--- Dataset Enclosed Below ---
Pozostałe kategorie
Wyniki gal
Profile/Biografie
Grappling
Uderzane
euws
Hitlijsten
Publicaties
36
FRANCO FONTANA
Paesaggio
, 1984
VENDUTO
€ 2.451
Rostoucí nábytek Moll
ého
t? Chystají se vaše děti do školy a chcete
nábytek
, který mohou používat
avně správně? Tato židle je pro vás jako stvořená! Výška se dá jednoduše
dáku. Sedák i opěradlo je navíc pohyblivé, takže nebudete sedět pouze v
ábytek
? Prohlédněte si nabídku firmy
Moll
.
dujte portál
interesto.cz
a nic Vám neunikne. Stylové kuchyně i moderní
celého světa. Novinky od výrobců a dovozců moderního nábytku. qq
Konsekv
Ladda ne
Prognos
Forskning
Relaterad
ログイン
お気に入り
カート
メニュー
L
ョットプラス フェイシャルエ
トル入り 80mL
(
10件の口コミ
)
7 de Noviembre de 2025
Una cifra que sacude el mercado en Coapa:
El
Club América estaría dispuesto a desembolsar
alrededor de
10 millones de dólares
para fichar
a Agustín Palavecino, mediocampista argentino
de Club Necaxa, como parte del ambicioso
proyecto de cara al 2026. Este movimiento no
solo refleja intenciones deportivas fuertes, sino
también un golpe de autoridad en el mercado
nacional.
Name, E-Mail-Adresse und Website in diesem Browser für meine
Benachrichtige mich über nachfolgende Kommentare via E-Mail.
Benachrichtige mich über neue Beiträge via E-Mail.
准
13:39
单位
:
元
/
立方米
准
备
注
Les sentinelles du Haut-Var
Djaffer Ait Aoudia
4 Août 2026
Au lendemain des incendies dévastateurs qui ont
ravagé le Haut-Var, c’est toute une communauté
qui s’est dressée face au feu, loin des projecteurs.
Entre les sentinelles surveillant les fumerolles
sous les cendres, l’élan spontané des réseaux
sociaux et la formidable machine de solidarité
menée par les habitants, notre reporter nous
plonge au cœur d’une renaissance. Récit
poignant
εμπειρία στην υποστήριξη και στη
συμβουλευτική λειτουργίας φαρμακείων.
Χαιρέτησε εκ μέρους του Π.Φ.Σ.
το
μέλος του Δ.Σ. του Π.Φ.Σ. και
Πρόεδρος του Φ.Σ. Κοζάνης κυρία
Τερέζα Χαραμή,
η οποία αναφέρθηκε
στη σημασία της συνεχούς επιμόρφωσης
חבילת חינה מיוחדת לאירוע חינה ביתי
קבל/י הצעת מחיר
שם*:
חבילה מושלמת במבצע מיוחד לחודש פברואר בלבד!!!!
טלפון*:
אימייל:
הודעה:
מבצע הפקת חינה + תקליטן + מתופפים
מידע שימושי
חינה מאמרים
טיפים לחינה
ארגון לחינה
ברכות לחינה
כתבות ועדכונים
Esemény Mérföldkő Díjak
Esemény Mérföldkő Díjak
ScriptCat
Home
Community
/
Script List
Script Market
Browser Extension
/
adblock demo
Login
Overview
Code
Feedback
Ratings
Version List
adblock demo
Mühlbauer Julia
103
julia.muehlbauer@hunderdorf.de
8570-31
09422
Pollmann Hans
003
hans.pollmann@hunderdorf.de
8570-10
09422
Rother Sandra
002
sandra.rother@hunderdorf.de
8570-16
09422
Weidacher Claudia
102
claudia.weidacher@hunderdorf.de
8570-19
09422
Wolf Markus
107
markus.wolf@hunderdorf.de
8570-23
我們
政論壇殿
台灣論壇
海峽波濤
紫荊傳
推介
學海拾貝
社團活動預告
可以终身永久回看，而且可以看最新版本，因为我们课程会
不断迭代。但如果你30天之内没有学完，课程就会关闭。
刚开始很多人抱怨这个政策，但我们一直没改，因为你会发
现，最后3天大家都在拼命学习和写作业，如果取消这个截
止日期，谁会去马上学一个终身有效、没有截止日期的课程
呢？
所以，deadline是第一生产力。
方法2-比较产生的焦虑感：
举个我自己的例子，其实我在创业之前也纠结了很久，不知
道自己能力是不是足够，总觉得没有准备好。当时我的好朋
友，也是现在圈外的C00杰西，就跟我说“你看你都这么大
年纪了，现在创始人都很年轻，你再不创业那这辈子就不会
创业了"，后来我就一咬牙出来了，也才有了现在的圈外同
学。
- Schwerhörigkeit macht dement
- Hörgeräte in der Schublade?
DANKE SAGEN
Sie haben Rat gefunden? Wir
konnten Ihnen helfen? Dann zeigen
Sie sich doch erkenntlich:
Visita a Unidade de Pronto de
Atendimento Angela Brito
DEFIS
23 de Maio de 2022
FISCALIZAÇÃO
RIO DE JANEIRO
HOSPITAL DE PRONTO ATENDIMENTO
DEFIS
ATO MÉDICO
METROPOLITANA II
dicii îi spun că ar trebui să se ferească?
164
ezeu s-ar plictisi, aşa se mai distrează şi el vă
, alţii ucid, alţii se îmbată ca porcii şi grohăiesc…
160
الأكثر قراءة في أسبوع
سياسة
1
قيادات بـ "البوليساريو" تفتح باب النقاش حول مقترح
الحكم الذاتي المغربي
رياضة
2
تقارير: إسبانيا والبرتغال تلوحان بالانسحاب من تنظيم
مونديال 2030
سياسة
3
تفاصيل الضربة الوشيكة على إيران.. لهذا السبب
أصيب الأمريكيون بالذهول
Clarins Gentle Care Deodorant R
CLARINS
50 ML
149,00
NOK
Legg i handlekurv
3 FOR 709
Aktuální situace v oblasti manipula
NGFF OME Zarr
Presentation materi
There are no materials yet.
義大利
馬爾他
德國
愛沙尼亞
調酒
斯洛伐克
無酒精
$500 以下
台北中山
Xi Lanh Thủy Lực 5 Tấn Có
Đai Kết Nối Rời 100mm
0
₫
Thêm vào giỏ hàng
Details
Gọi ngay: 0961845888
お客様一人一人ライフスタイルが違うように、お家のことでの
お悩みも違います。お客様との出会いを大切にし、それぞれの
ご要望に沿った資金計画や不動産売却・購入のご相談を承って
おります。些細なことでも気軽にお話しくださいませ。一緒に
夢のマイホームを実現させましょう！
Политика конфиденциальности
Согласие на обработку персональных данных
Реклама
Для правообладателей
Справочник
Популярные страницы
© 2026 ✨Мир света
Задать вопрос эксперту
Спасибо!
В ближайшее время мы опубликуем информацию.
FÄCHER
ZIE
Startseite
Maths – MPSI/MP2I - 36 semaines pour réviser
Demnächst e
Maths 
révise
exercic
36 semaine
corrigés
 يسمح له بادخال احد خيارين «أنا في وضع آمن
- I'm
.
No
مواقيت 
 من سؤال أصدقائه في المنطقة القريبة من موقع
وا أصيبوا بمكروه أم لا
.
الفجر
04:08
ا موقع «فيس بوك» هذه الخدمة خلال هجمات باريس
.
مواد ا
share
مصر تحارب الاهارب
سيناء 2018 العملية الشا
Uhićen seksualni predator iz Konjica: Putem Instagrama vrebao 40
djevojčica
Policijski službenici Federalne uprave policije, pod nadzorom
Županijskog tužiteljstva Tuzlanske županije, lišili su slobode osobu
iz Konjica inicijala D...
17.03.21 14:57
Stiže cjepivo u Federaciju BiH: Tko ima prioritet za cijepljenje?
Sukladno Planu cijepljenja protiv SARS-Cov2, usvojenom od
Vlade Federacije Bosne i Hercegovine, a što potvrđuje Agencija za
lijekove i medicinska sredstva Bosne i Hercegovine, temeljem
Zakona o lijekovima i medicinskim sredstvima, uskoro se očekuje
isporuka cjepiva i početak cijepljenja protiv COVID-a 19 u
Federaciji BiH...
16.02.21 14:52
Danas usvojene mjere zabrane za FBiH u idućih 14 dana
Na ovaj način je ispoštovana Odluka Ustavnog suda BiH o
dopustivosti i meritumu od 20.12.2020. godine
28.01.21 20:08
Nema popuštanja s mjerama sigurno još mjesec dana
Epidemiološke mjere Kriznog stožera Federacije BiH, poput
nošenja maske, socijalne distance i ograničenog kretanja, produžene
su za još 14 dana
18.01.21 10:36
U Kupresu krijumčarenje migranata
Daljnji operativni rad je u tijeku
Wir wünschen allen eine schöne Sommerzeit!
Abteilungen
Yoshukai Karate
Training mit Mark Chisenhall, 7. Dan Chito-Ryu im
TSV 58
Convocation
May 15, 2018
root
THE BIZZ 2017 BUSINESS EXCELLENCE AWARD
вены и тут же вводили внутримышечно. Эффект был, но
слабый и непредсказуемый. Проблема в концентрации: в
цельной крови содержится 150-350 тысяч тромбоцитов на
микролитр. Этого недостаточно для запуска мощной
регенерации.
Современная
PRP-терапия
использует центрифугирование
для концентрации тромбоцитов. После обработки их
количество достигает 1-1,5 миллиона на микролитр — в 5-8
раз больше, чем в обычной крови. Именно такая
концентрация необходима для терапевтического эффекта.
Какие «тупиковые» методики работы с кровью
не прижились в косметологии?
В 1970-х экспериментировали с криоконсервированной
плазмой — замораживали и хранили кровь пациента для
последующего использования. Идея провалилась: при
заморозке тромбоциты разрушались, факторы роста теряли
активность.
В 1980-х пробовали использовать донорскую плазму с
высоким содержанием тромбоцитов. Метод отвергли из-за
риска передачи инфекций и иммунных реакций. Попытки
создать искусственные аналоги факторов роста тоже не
--- End of Enclosed Dataset ---
Gather each line of the records holding the string "микролитр".

микролитр. Этого недостаточно для запуска мощной
количество достигает 1-1,5 миллиона на микролитр — в 5-8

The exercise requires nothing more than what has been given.